Exercise — Where a line contains "F0010000148: 10121 -> 8925", begin there and restate word for word every line to the end of the entries below, pictures excluded.

Data shown: Begin

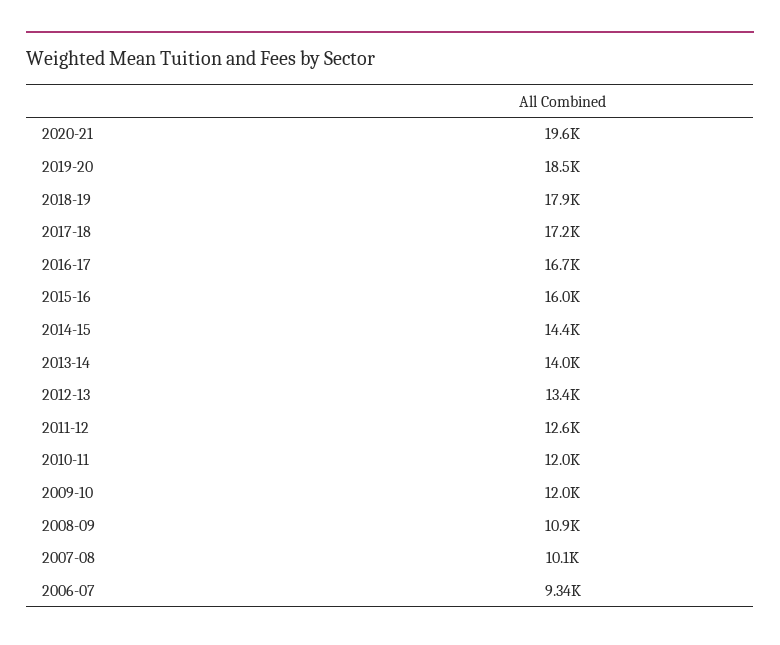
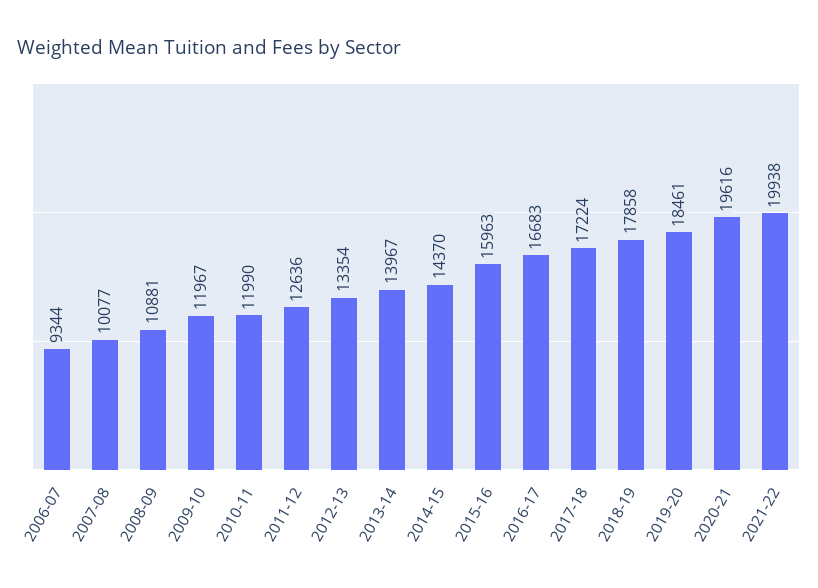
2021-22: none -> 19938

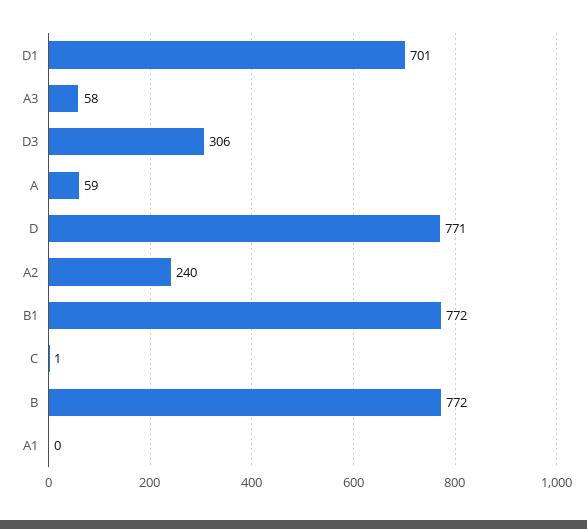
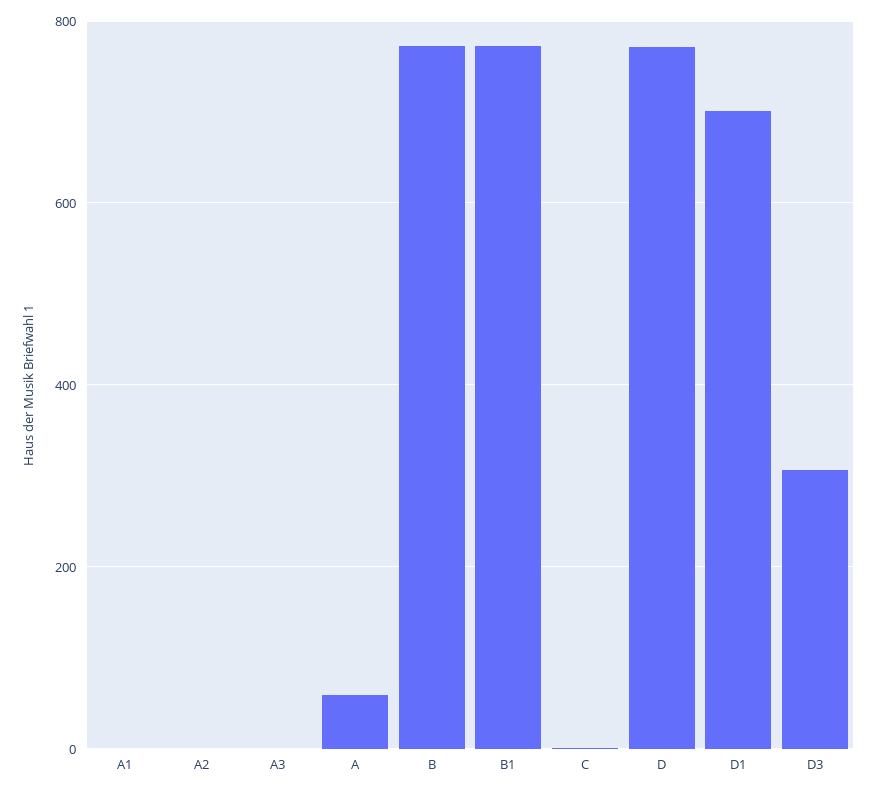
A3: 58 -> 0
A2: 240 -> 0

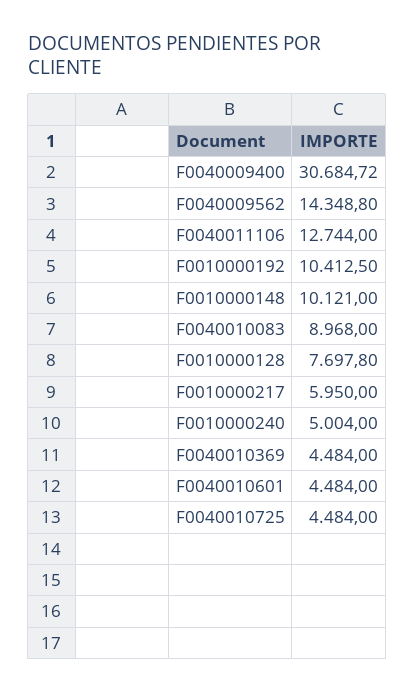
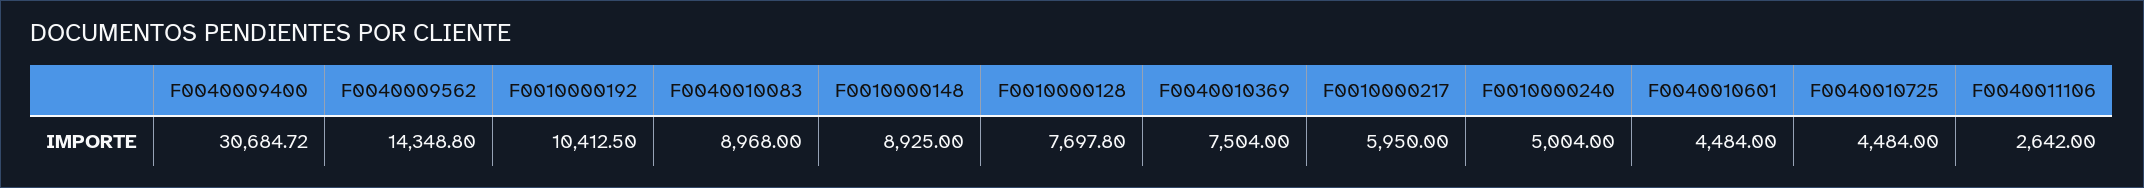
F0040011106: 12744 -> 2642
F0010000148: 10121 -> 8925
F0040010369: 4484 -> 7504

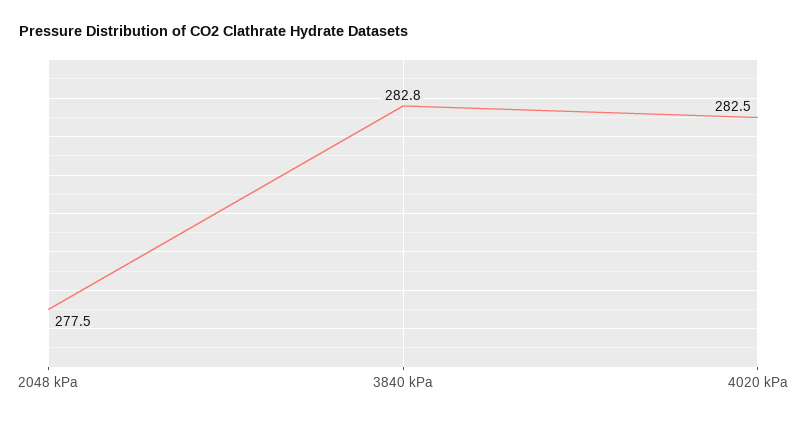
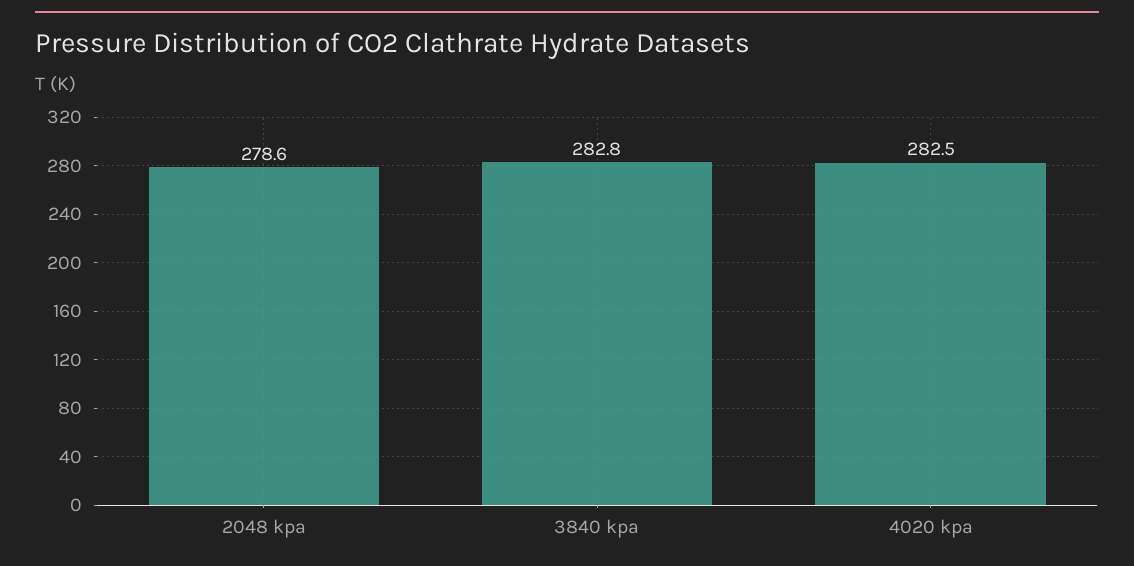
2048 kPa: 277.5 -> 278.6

Data shown: End

Response to this exercise —
F0010000148: 10121 -> 8925
F0040010369: 4484 -> 7504

2048 kPa: 277.5 -> 278.6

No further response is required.